The Call
A customer in Weston called saying their GE dryer had simply stopped working — no response at all when they tried to start it. No noise, no tumbling, nothing. The dryer had been fine the day before. They had already checked the breaker (fine), the door switch (seemed to click), and the power cord. Everything appeared normal except the machine would not start.
A completely dead dryer that has power is a short diagnostic list. Door switch, start button, thermal fuse, and — on mechanical timer models — the timer itself and its knob. We headed out expecting a 20-minute call at most.
Diagnosis — Found in Under 10 Minutes
Confirmed power and door switch
Verified 240V at the outlet. Checked the door switch — opened and closed correctly with normal click and continuity. Power was reaching the machine and the door interlock was not the cause.
Noticed the timer knob felt wrong
Turned the cycle selector knob. It rotated with almost no resistance — no detents, no firmness, just free spinning. On a mechanical timer, the knob should engage the timer shaft with clear clicks as it steps through cycle positions. This one was spinning completely free.
Pulled the knob and confirmed the crack
Removed the knob from the shaft. The insert on the back — the D-shaped fitting that grips the timer shaft — had cracked clean through. The knob looked perfectly normal from the front. But every time the customer turned it to select a cycle, the insert spread open and the shaft never moved. The timer had never been advanced to a start position. The dryer had no fault — it had simply never received a cycle selection signal.
Why This Happens on GE Dryers
GE dryers with mechanical timers use a plastic knob that presses onto a D-shaped or splined metal shaft. The connection between knob and shaft relies entirely on the integrity of the plastic insert inside the knob. Over years of use — gripping the knob firmly, turning it with slightly off-axis pressure — the plastic fatigues and eventually cracks. The fracture often runs right through the D-shaped channel, which opens up under load and allows the knob to spin without engaging the shaft.

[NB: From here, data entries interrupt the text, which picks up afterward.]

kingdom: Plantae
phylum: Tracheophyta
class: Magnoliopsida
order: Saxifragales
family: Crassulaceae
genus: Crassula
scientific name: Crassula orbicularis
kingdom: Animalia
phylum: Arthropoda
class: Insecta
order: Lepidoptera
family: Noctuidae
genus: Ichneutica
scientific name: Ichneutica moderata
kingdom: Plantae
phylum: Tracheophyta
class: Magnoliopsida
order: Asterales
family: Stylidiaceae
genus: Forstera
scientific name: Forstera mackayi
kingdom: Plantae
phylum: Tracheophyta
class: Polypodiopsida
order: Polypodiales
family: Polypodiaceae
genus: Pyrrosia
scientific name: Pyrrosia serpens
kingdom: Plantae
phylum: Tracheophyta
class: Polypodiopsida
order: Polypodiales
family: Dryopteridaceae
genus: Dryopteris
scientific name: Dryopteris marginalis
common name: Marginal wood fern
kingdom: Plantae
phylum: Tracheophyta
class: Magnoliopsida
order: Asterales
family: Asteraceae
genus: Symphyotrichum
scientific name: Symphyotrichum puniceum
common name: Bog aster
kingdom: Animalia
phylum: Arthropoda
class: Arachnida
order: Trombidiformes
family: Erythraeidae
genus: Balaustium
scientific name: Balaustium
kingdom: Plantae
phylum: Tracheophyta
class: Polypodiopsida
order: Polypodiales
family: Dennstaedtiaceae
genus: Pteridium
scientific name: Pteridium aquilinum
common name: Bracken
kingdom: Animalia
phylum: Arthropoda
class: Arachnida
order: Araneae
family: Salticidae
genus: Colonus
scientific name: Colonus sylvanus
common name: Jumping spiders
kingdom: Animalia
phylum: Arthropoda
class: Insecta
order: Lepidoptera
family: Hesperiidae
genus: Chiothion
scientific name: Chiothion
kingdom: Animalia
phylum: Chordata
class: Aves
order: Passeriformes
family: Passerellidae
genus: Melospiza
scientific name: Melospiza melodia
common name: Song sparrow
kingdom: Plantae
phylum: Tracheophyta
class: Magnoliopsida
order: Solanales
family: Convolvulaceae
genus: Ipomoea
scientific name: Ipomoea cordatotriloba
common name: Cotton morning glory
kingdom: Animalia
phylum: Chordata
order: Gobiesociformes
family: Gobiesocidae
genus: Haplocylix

This is a well-documented failure pattern across a wide range of GE dryer models that use a mechanical timer. The crack is almost always internal and invisible from the outside — the knob looks fine, sits on the shaft normally, and turns smoothly. That is exactly what makes it a frustrating fault to find without knowing what to look for.
The Outcome — Honest Call, Service Fee Collected
The dryer itself was in perfect working order. The timer, thermal fuse, motor, and heating circuit were all fine. The only issue was a $12 plastic knob. We walked the customer through exactly what to search for on Amazon to find the correct replacement for their model, confirmed the model number from the label inside the door frame, and collected the service call fee.
The customer was happy to have a clear answer after days of confusion about what might be wrong with the dryer, and chose to order the aftermarket knob and handle the installation themselves — it is a pull-off, press-on swap with no tools required.
Not every service call ends with a repair. But a fast, accurate diagnosis that saves someone from replacing a perfectly good dryer or paying for unnecessary parts is exactly what a service call is for.